Il n’est pas accessoire, que la parole soit au cœur de ce processus, qu’il s’agisse du temps (les fêtes et le Chabath) ou des objets (nourriture, lieu, etc.). La parole – couplée à l’acte – est l’instrument qui réintègre la dimension de sainteté dans le profane en séparant symboliquement une partie de ce dernier pour en faire l’expression de la transcendance.
Le propos sur autrui comme domaine possible de sainteté
D’une certaine manière, l’auteur innove en faisant de la parole l’outil d’accession à la sainteté pour l’humain, au même titre que pour les objets ou le temps. Traditionnellement, l’acte accompagné de la bénédiction inscrit la sainteté dans la vie juive. Ici, le propos prosaïque, à condition qu’il satisfasse certaines conditions, est mis sur le même plan que l’acte comme moyen de sanctification.
Poser la non médisance comme condition de la sainteté pour l’humain, revient à poser la parole portant sur autrui comme constitutive de celle-ci. Désormais, dans tous les cas, la sainteté se réalise lorsque la parole sociale et l’acte remplissent certaines conditions.
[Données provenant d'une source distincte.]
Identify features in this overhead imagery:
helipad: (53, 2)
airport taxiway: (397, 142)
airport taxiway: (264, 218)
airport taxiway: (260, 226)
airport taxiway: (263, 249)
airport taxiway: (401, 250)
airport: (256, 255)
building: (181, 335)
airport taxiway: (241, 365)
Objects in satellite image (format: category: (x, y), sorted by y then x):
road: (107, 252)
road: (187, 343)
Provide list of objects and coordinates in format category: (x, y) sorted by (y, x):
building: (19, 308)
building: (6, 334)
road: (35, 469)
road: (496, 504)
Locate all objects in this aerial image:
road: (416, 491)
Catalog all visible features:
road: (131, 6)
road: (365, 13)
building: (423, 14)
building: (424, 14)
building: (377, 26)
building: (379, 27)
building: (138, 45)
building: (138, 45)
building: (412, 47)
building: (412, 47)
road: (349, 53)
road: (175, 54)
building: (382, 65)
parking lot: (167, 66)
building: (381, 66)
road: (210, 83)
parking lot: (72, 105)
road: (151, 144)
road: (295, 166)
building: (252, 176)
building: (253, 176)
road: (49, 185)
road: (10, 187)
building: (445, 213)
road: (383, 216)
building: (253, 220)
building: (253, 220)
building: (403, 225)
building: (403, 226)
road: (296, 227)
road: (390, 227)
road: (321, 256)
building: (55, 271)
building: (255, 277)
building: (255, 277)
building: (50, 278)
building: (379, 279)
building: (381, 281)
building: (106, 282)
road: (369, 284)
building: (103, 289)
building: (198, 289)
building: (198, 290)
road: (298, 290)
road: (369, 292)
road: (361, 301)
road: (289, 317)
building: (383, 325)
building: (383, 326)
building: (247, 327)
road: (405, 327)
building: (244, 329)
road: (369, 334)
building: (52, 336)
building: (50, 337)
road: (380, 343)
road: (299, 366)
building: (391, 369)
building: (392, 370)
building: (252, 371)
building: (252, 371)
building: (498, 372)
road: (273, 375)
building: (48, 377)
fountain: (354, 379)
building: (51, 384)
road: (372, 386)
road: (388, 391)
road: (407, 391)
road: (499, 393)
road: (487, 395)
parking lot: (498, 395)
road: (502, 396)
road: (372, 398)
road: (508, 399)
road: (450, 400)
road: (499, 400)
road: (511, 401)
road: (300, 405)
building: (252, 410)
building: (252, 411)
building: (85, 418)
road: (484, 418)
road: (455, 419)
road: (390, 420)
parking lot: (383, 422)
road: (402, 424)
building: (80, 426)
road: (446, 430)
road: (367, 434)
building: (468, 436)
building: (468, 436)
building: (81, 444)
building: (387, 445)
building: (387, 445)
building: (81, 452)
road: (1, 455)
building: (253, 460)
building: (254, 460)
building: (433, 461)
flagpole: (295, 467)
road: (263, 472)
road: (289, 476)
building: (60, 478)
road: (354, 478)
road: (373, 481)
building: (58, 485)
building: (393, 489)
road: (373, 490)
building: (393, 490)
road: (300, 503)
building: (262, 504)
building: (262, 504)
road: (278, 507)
Partant, elle peut se définir comme une modalité particulière et privilégiée du rapport à la transcendance. Si l’on suit le 'Hafetz 'Hayim jusqu’au bout, ne pas tenir des propos susceptibles de faire honte à autrui – y compris ceux prononcés en dehors de sa présence – constituerait un moyen privilégié d’accès à la sainteté. La sainteté se trouverait dans le mode de relation de chacun à autrui.